On technology: KRA is midway through the most ambitious digital overhaul in its history. The Electronic Tax Invoice Management System, eTIMS, is the most visible piece of it, with roughly 680,000 businesses onboarded so far. The authority is also rebuilding iTax to integrate directly with M-Pesa and other payment processors via API, so that a sale and its corresponding tax obligation register at the same moment. Tools already live or in active rollout include pre-populated returns, AI-driven risk profiling, a Taxpayer 360 view, and the Shuru WhatsApp chatbot. When KRA advertised the Commissioner General role after Wattanga's departure, the job description explicitly described the successful candidate as a "transformation catalyst," signalling clearly that digital delivery is the central mandate of this appointment.
What Does This Mean for Your Business?
If you run an MSME in Kenya, here are the three things to watch over the coming months.
eTIMS compliance is not going away. The onboarding drive will continue and likely accelerate under a new Commissioner General who has a mandate to close the revenue gap.
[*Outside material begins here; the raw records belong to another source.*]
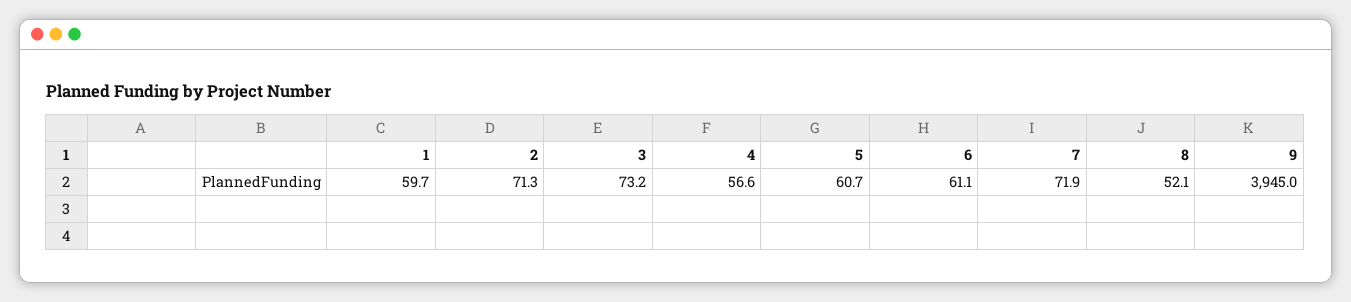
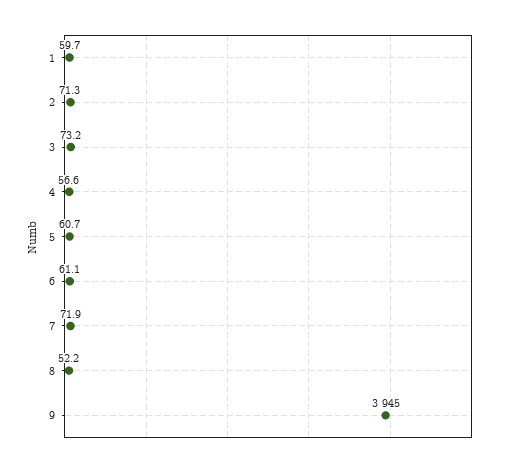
  {
    "1": 59.7,
    "2": 71.3,
    "3": 73.2,
    "4": 56.6,
    "5": 60.7,
    "6": 61.1,
    "7": 71.9,
-   "8": 52.1,
+   "8": 52.2,
    "9": 3945
  }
If your business is not yet issuing eTIMS-compliant invoices, the window for a soft landing is getting shorter.
M-Pesa and tax are being wired together. KRA's ongoing integration with M-Pesa means the authority is building real-time visibility into transactions. The proposed Finance Bill 2026 goes further, seeking to allow the Commissioner to determine tax liability based on third-party data even where a taxpayer has already filed a self-assessment. This is a significant shift in how tax compliance works in practice and one that businesses using mobile money for sales need to understand now.
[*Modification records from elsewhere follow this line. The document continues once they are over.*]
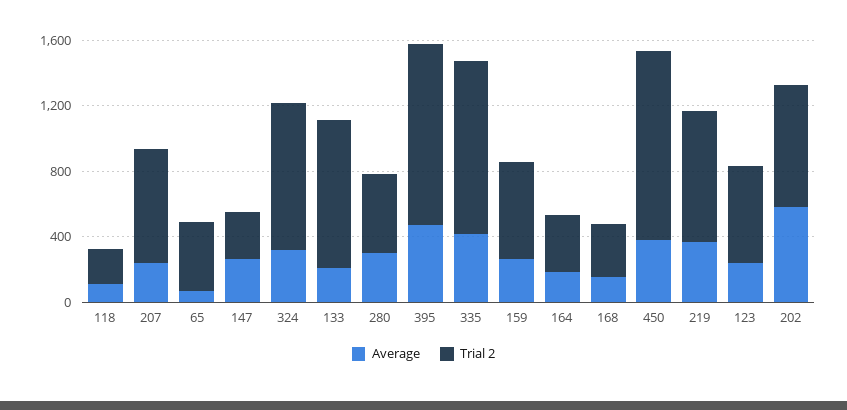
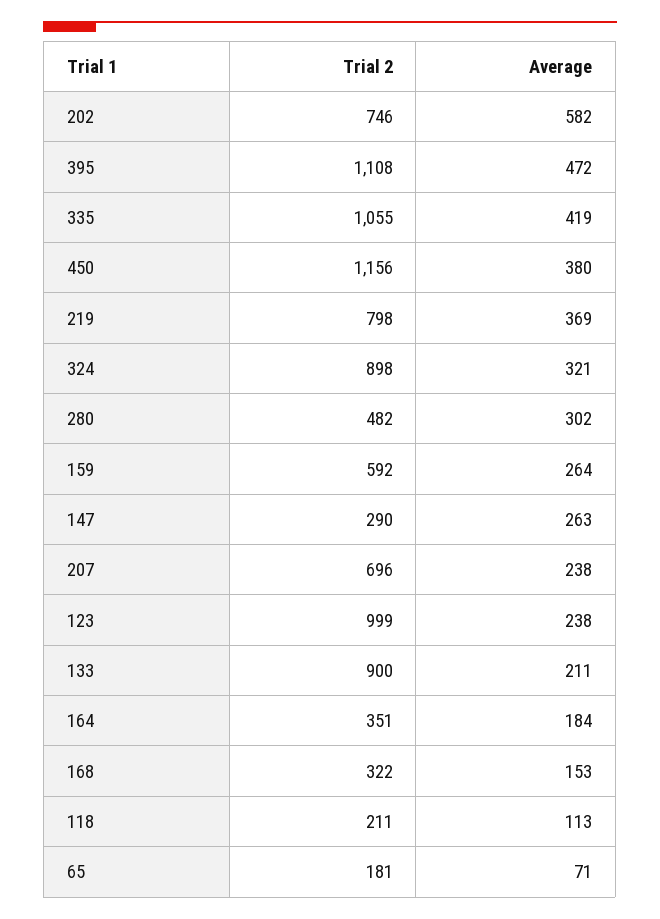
  {
    "Average": {
      "118": 113,
      "207": 238,
      "65": 71,
      "147": 263,
      "324": 321,
      "133": 211,
      "280": 302,
      "395": 472,
      "335": 419,
      "159": 264,
      "164": 184,
      "168": 153,
      "450": 380,
      "219": 369,
      "123": 238,
      "202": 582
    },
    "Trial 2": {
      "118": 211,
      "207": 696,
-     "65": 400,
+     "65": 181,
      "147": 290,
      "324": 898,
      "133": 900,
      "280": 482,
      "395": 1108,
      "335": 1055,
      "159": 592,
      "164": 351,
      "168": 322,
      "450": 1156,
      "219": 798,
-     "123": 600,
+     "123": 999,
      "202": 746
    }
  }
The pressure is on collections, not new taxes. Mohammed's mandate, reading between the lines of both the job description and the revenue figures, is to close the gap through better administration rather than by introducing new levies on the existing compliant base. For MSMEs that are already filing and paying, that is broadly good news. For those operating in the informal space, it signals that KRA's attention is turning toward expanding the net rather than squeezing what is already inside it.
The Bigger Picture
Mohammed's background spans banking, trade diplomacy, and executive strategy. That combination is relevant given where KRA's growth challenges actually sit. The authority collected KES 2.3 billion from 454 foreign digital service providers through the Digital Service Tax and the Significant Economic Presence tax by August 2025. Expanding that base, through agreements that explicitly cover digital services and by registering more foreign platforms operating in Kenya, is one of the few realistic paths to growing revenue without placing additional burden on domestic businesses.
His proximity to State House and his experience in international trade negotiations position him well for that work.
At Tax Suite, we will be watching the eTIMS rollout timelines, the M-Pesa integration privacy framework, and how KRA's enforcement posture shifts under new leadership. We will keep you updated in plain language, as always.